You’ll be prompted for every file! If you answer y
(yes), you can still remove them. (But note that people other than the file’s owners cannot overried file permissions; only if they are system administrators.)
6.2 Using files across projects: Using symbolic links
Single files
A symbolic (or soft) links only links to the path of the original file, whereas a hard link directly links to the contents of the original file. Note that modifying a file via either a hard or soft link will modify the original file.
Create a symlink to a file using ln -s <source-file> [<link-name>]
:
# Only provide source => create link of the same name in the wd:
ln -s /fs/ess/PAS2700/share/garrigos/data/fastq/ERR10802863_R1.fastq.gz
# The link can also be given an arbitrary name/path:
ln -s /fs/ess/PAS2700/share/garrigos/data/fastq/ERR10802863_R1.fastq.gz shared-fastq.fastq.gz
At least at OSC, you have to use an absolute path for the source file(s), or the link will not work. The $PWD
environment variable, which contains your current working directory can come in handy to do so:
# (Fictional example, don't run this)
ln -s $PWD/shared-scripts/align.sh project1/scripts/
Multiple files
Link to multiple files in a directory at once:
# (Fictional example, don't run this)
ln -s $PWD/shared_scripts/* project1/scripts/
Link to a directory:
# (Fictional example, don't run this)
ln -s $PWD/shared_scripts/ project1/scripts/
ln -s $PWD/shared_scripts/ project1/scripts/ln-shared-scripts
Be careful when linking to directories: you are creating a point of entry to the original dir. Therefore, even if you enter via the symlink, you are interacting with the original files.

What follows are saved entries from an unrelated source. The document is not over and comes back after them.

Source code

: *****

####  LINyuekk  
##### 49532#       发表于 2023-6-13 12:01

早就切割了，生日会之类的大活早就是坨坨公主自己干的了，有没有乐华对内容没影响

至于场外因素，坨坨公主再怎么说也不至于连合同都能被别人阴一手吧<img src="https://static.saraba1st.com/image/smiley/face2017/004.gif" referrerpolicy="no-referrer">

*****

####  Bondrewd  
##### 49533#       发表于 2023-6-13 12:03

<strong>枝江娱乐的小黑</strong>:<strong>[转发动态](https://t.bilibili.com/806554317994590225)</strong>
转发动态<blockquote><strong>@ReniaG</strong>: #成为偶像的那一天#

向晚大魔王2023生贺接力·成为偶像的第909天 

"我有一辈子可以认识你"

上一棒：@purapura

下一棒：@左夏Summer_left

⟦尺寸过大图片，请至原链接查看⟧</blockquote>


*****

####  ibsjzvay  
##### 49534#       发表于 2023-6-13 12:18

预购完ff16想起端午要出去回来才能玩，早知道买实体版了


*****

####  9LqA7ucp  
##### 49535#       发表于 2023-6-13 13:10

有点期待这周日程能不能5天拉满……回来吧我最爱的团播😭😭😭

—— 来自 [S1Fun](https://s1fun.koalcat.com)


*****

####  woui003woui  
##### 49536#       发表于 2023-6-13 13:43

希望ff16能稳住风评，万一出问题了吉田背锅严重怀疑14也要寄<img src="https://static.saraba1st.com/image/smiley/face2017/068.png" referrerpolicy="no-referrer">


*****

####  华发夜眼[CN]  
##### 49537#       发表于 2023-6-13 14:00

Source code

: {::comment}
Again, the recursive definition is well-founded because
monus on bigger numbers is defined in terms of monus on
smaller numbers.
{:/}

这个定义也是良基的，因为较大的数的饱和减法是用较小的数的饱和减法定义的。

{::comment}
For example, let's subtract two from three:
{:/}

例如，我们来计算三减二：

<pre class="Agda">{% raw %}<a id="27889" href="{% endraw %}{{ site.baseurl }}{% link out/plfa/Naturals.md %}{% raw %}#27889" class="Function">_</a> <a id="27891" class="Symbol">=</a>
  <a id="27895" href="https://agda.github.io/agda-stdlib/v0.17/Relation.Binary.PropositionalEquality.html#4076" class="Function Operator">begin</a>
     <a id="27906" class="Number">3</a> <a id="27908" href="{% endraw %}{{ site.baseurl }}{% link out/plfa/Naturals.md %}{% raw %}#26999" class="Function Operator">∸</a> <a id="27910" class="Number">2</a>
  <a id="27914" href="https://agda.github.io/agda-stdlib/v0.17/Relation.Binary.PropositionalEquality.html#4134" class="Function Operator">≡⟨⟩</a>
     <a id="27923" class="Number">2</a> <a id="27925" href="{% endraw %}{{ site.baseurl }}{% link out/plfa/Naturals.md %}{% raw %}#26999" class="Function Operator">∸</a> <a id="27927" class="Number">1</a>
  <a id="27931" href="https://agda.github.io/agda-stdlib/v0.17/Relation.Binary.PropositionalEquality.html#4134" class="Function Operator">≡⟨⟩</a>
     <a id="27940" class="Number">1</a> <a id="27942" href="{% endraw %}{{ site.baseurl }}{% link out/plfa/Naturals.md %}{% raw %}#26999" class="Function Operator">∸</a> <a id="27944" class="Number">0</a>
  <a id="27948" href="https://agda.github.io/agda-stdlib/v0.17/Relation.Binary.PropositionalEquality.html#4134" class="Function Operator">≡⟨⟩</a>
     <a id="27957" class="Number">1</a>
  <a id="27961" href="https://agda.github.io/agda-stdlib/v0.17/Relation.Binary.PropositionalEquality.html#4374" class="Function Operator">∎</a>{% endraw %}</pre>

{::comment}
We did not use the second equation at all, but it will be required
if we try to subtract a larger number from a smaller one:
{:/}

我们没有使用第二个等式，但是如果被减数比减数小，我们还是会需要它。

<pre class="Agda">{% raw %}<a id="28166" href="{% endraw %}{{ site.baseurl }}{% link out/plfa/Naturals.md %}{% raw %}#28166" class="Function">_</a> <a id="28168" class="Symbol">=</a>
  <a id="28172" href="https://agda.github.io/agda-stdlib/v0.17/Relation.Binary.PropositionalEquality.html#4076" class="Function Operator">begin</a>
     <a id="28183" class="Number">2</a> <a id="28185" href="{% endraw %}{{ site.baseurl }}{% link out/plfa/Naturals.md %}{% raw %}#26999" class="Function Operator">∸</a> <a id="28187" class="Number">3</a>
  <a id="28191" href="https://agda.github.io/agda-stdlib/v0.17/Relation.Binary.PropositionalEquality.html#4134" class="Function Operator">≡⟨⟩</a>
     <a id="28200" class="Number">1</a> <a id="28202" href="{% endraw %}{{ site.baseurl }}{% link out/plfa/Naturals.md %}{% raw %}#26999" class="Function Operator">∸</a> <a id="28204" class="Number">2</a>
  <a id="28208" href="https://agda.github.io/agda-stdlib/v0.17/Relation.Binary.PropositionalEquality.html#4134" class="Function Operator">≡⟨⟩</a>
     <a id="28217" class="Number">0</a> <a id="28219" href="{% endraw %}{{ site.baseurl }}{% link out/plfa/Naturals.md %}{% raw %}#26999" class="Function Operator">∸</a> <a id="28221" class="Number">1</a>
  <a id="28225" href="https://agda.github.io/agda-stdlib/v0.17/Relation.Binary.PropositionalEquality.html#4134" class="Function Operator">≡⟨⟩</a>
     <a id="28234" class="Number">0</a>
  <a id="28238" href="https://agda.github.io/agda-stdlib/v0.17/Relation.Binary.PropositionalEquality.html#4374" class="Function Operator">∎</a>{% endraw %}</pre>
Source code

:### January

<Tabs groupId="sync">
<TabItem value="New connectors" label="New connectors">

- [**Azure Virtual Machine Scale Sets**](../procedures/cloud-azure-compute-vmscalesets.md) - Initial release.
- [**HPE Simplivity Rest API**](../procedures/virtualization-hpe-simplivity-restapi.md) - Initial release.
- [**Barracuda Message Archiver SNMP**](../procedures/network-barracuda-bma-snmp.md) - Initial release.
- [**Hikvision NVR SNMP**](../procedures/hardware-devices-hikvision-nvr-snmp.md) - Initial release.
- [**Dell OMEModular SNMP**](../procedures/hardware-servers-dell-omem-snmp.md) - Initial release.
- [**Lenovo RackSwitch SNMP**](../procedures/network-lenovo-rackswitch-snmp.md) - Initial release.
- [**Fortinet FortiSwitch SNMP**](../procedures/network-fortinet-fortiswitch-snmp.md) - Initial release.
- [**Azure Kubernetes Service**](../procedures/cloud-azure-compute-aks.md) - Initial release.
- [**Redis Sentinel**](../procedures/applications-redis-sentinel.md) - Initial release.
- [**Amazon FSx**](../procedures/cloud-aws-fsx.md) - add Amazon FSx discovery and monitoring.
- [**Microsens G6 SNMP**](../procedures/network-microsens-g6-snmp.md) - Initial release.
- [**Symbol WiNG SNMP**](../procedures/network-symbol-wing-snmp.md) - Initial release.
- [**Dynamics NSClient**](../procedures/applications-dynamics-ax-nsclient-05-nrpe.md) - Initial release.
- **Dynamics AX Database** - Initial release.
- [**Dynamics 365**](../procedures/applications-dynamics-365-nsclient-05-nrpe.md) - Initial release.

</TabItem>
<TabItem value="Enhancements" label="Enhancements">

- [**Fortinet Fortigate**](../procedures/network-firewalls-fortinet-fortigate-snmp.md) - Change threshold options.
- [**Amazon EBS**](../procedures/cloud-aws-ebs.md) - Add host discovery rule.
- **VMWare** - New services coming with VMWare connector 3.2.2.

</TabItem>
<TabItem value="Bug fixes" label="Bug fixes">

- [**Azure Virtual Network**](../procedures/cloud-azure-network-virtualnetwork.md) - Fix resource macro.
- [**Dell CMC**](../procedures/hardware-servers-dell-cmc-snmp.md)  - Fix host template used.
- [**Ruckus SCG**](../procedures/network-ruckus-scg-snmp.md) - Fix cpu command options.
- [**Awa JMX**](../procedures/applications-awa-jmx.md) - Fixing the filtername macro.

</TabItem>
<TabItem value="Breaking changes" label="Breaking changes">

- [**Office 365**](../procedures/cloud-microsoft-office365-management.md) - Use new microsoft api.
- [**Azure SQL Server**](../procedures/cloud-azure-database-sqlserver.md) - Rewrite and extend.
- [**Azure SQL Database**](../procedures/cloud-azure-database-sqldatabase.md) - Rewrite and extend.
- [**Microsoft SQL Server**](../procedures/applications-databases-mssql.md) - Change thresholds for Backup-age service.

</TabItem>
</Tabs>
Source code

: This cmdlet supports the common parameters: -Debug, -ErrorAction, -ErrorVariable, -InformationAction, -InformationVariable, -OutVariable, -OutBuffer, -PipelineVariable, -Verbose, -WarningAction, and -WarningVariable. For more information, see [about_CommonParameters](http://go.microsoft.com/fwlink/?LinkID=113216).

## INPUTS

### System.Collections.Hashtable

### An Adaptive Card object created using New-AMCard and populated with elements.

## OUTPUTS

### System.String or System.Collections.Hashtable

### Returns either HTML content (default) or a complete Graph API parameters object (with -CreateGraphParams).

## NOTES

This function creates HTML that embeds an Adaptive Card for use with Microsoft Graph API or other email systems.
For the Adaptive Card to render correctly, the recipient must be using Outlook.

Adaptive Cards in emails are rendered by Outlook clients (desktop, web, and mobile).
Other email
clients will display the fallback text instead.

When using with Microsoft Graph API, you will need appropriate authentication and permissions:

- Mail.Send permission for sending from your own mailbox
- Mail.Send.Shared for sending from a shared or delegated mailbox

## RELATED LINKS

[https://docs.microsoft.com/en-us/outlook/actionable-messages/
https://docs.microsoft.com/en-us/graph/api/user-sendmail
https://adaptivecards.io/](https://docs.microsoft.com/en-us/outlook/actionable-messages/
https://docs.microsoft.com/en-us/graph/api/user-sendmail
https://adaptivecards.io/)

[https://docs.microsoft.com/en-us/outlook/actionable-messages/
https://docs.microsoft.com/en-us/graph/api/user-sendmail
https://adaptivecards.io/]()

This means that a command like the following would remove the original directory!
rm -r symlink-to-dir
Instead, use rm symlink-to-dir
(the link itself is a file, not a dir, so you don’t need -r
!) or unlink symlink-to-dir
to only remove the link.
Exercise: Creating symbolic links
Create a symbolic link in your
$HOME
dir that points to your personal dir in the project dir (/fs/ess/PAS2700/users/$USER
).If you don’t provide a name for the link, it will be your username (why?), which is not particularly informative about its destination. Therefore, give it a name that makes sense to you, like
PLNTPTH6193-SP24
orpracs-sp24
.
Click for the solution
ln -s /fs/ess/PAS1855/users/$USER ~/PLNTPTH6193-SP24
- What would happen if you do
rm -rf ~/PLNTPTH8300-SP21
? Don’t try this.
Click for the solution
The content of the original dir will be removed.